Chelsea at the time had been well aware that Costa’s agent, Jorge Mendes, had been in China courting interest in the player.

Costa went on to score just three times in 11 games after the January window had closed. The disciplinary issues were also back. Conte dropped him again, this time to the bench for the FA Cup semi-final win over Spurs.

All the while the club were crystallising plans to move him on this summer and replace him with Lukaku, a player who would give them far less grief and just as much commitment.

Abramovich after the game against Sunderland at Stamford Bridge (Photo: REUTERS)

Costa is unlikely to be the last big name to go this summer as Conte builds his own team. Branislav Ivanovic went in January. John Terry went at the end of the season. Nemanja Matic feared he could go last summer and could go this. Likewise Cesc Fabregas.

For the 30-year-old the past season was the sixth in which he has managed 10 assists or more – a feat no other Premier League player has managed.

It was an impressive response to learning the club had been willing to listen to offers for him last summer. So the former Arsenal star was surprised to be left out of the starting line-up for the FA Cup Final.

He has since admitted he wants to be playing regular first-team football with the World Cup coming up in 12 months’ time.

Ruthless Conte has already shown that no player is bigger than his team. The cycle of the current vintage has come to an end.

Cesc Fabregas could leave Chelsea this summer (Photo: Getty Images Europe)

PREVIOUS CHELSEA REBELLIONS

February 2009

Luiz Felipe Scolari sacked by Chelsea after losing the confidence of senior players at the club.

It was alleged that senior players had asked for the intensity of training to be stepped up in a bid to return to the high-tempo football of the Jose Mourinho era.

Portuguese midfielder Deco, speaking in 2015, said: “Some players, if they had a problem with the coach, didn’t speak with him but instead communicated directly with the directors. That isn’t good for a team.”

Drogba also revealed in his autobiography that he called Roman Abramovich to complain after Scolari insisted he would be sold.

Drogba wrote: “When I left the meeting, the first thing I did was call Mr Abramovich and explain the situation via one of his assistants.”

He was then told by the owner: “No, you’re not going anywhere. Who said you were going?”

Soon afterwards Scolari was sacked. Drogba went on to score in the FA Cup final win later that season.

John Terry
Luiz Felipe Scolari did not last long at Chelsea (Photo: Getty)

February 2012

Andre Villas-Boas sacked by Chelsea after less than a year in charge.

The decision taken after a run of just three Premier League wins in 12 games. He was replaced by Roberto Di Matteo who went on to oversee their remarkable Champions League win.

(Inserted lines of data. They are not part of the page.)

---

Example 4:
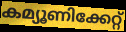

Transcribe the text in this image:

കമ്യൂണിക്കേറ്റ്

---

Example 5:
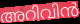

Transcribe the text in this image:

അറിവിൻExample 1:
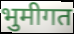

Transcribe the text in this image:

भुमीगत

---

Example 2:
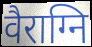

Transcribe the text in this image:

वैराग्नि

Villas-Boas appeared to have a difficult working relationship with senior players at the club, several of whom were only slightly younger than him. Ashley Cole went on to confirm in 2014 that AVB had not had the complete backing of the dressing room.

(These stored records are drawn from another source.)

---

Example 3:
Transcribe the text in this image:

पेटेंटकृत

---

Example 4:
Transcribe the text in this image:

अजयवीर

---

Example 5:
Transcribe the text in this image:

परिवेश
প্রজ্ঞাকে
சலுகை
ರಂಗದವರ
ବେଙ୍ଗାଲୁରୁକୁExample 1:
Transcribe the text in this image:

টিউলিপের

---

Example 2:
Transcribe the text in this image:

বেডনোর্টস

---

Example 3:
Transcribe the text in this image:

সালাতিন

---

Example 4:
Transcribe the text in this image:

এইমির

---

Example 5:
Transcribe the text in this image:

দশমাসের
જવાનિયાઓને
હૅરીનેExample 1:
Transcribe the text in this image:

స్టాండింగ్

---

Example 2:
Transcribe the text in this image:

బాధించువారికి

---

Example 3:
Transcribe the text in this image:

Cole said: “There were some players who didn’t want to work hard for Villas-Boas. But as soon as [Roberto] Di Matteo arrived, that all changed.”

John Terry
Terry and former Chelsea manager Andre Villas-Boas (Photo: EMPICS)

May 2012

Didier Drogba revealed in his autobiography, Commitment, published in 2015, that the club’s Champions League win was inspired by decisions taken by the players rather than the manager, Roberto Di Matteo.

“The players really stepped up to take responsibility,” wrote the Ivorian. “The manager (Roberto Di Matteo) was telling Branislav Ivanovic to play centre back but Jose Bosingwa said: ‘No, no, I will play centre back’, and carried on to say where he thought others should play.

“‘I don’t care’, I remember saying. ‘I can play left back if necessary. We don’t need a striker. I’ll play striker and left back, whatever it takes’.”

Roberto Di Matteo
Roberto Di Matteo during his spell as Chelsea manager (Photo: Action)

December 2015

Chelsea technical director Michael Emenalo confirms the club had to sack Jose Mourinho because of a “palpable discord” between him and the players.

Mourinho dismissed with the Blues 16th in the Premier League and just a point above the relegation zone – their worst start to a season since 1978. Following a defeat days earlier at Leicester, Mourinho accused some of his players of “betraying his work”.